* _CONSIGNAS_:
1 > Copia literalmente el fragmento del texto sobre el brote en el crucero que comienza con las palabras que contienen "Alarmas encendidas en" y termina con "estricta vigilancia médica.".
2 > Responde a partir del texto sobre el brote en el crucero:
(a) ¿Cuántas víctimas mortales deja ya el brote detectado a bordo del MV Hondius?
(b) ¿Qué síntomas desarrolló el ciudadano canadiense?
(c) ¿En qué localidad está hospitalizado el afectado?
3 > Indica si cada afirmación concuerda con el texto sobre el brote en el crucero y cita las palabras que lo deciden:
(a) El brote ha causado al menos once contagios.
(b) El paciente canadiense viajaba solo.
(c) El paciente se encuentra en estado grave.

* _TEXTO_:
Las alertas sanitarias globales vuelven a encenderse, esta vez con la mirada puesta en un crucero y un virus poco común en entornos marítimos. El brote detectado a bordo del MV Hondius, que ya deja tres víctimas mortales y al menos once contagios, sumó un nuevo capítulo este sábado tras confirmarse el primer caso sospechoso en territorio canadiense.
Alarmas encendidas en Columbia Británica
La doctora Bonnie Henry, jefa sanitaria de la provincia de Columbia Británica, confirmó que un ciudadano canadiense desarrolló síntomas leves asociados a la enfermedad, específicamente fiebre y dolor de cabeza. El paciente formaba parte de un grupo de cuatro viajeros que permanecían bajo estricto aislamiento en la provincia tras abandonar la embarcación. Actualmente, el afectado se encuentra hospitalizado en la localidad de Victoria, en el oeste del país, donde permanece estable y bajo una estricta vigilancia médica.

[Fragmentos del conjunto de datos]
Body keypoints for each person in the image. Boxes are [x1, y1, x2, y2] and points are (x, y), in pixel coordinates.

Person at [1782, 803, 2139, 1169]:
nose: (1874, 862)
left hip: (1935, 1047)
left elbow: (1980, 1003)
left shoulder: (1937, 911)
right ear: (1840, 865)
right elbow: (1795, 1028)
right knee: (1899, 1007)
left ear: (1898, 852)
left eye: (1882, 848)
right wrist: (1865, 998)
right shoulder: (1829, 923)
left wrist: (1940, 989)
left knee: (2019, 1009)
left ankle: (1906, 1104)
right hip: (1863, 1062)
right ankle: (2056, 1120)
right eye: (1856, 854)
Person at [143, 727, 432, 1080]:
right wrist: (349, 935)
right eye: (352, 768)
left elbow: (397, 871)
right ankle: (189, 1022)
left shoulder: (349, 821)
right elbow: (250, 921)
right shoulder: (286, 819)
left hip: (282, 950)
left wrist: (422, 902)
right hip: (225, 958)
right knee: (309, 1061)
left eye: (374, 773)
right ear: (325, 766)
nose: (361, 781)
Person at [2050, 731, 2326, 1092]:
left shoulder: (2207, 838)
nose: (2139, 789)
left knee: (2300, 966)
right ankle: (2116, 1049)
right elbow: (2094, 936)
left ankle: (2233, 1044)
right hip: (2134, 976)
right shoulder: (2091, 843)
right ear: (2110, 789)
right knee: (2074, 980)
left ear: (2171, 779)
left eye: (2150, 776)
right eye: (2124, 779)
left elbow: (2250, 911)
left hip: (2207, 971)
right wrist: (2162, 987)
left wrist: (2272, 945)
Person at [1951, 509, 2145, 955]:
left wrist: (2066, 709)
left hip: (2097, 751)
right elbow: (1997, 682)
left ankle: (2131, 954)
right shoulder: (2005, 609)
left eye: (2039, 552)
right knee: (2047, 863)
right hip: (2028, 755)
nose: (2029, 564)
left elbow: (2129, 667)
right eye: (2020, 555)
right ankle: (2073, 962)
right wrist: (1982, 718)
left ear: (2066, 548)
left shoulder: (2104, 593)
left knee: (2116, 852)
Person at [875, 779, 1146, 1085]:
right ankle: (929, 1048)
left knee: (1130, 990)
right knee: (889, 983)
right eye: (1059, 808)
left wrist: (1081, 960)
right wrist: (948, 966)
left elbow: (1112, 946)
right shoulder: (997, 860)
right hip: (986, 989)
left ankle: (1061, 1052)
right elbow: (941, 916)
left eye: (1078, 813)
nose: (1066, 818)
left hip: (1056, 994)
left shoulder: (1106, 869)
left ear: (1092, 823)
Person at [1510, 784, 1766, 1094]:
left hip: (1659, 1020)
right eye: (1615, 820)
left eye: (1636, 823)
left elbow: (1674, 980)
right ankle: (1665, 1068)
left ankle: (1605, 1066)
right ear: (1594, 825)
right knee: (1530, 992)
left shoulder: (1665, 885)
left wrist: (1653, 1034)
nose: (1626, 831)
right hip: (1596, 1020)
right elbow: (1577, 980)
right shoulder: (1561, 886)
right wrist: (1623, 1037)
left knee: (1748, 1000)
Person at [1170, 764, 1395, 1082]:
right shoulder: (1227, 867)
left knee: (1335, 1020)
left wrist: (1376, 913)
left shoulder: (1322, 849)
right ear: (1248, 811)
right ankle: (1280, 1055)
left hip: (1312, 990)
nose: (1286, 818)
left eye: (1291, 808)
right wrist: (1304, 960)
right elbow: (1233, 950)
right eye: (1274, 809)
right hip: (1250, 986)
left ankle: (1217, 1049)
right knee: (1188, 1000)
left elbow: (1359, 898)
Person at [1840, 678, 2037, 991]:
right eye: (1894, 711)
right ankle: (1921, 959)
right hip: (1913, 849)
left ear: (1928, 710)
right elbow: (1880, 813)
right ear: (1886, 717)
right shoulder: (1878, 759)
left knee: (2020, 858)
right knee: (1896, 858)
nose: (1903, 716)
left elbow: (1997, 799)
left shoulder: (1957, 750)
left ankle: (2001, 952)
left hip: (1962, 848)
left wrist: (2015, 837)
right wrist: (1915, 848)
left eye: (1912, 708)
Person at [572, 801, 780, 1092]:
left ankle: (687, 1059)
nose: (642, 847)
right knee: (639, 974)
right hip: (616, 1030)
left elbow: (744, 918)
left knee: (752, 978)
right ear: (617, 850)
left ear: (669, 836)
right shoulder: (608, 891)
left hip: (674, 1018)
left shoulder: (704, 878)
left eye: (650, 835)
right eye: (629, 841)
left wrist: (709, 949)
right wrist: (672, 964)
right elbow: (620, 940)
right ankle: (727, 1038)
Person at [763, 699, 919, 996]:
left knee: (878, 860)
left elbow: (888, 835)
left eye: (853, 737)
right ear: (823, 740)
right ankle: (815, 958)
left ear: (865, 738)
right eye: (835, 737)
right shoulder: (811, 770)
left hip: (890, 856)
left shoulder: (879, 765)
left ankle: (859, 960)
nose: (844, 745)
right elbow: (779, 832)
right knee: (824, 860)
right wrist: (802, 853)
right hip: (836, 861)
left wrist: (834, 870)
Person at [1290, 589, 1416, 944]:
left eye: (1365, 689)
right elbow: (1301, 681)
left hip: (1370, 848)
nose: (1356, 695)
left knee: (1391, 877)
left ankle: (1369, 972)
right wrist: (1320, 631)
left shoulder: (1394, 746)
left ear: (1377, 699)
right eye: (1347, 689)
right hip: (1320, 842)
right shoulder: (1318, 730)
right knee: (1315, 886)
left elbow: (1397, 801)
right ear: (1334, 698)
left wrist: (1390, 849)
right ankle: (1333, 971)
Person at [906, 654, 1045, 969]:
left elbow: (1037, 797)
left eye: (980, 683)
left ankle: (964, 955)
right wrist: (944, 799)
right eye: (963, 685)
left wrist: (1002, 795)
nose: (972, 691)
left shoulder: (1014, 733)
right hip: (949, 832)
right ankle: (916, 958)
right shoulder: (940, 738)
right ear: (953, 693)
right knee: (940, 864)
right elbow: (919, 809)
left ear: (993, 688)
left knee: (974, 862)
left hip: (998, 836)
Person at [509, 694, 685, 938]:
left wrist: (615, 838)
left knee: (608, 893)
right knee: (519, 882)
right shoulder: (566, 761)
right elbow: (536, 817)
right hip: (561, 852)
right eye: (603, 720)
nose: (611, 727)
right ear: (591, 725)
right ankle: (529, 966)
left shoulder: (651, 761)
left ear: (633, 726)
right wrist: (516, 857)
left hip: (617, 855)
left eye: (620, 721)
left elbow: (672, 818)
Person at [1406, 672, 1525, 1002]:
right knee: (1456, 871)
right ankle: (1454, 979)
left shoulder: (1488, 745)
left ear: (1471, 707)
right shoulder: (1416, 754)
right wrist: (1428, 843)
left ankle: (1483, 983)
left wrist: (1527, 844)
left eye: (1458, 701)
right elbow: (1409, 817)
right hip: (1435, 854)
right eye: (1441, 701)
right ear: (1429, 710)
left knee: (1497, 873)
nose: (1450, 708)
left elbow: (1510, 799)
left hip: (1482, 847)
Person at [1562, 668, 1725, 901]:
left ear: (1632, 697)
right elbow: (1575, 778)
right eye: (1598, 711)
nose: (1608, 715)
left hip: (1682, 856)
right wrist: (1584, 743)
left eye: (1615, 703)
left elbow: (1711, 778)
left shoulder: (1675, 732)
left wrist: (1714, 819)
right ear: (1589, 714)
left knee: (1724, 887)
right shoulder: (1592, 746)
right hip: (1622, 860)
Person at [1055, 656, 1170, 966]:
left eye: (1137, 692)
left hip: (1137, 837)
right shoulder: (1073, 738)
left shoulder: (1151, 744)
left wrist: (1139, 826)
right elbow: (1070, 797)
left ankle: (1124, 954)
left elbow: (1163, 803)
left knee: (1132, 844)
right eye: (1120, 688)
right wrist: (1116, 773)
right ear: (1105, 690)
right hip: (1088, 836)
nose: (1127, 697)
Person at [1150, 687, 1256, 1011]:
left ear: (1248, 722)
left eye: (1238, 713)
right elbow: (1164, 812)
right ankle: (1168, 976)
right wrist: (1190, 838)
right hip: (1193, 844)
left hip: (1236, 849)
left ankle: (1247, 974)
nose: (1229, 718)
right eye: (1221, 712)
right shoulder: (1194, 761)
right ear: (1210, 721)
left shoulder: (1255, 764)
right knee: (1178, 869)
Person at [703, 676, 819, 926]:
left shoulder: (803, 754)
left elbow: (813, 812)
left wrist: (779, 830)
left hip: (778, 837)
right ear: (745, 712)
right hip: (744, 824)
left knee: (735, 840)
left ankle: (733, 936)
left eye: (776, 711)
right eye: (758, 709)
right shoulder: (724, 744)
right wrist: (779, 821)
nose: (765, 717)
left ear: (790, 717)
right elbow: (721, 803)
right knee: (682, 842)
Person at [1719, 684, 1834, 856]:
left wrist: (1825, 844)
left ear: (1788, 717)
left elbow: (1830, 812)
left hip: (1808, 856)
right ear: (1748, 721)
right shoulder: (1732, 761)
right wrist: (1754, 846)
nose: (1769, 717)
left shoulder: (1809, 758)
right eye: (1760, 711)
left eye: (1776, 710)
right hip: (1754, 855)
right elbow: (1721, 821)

* _RESPUESTAS POR TAREA_:
1 >
Alarmas encendidas en Columbia Británica
La doctora Bonnie Henry, jefa sanitaria de la provincia de Columbia Británica, confirmó que un ciudadano canadiense desarrolló síntomas leves asociados a la enfermedad, específicamente fiebre y dolor de cabeza. El paciente formaba parte de un grupo de cuatro viajeros que permanecían bajo estricto aislamiento en la provincia tras abandonar la embarcación. Actualmente, el afectado se encuentra hospitalizado en la localidad de Victoria, en el oeste del país, donde permanece estable y bajo una estricta vigilancia médica.

2 >
(a) Tres.
(b) Fiebre y dolor de cabeza.
(c) En Victoria, en el oeste del país.

3 >
(a) Sí: "al menos once contagios".
(b) No: "formaba parte de un grupo de cuatro viajeros".
(c) No: "permanece estable".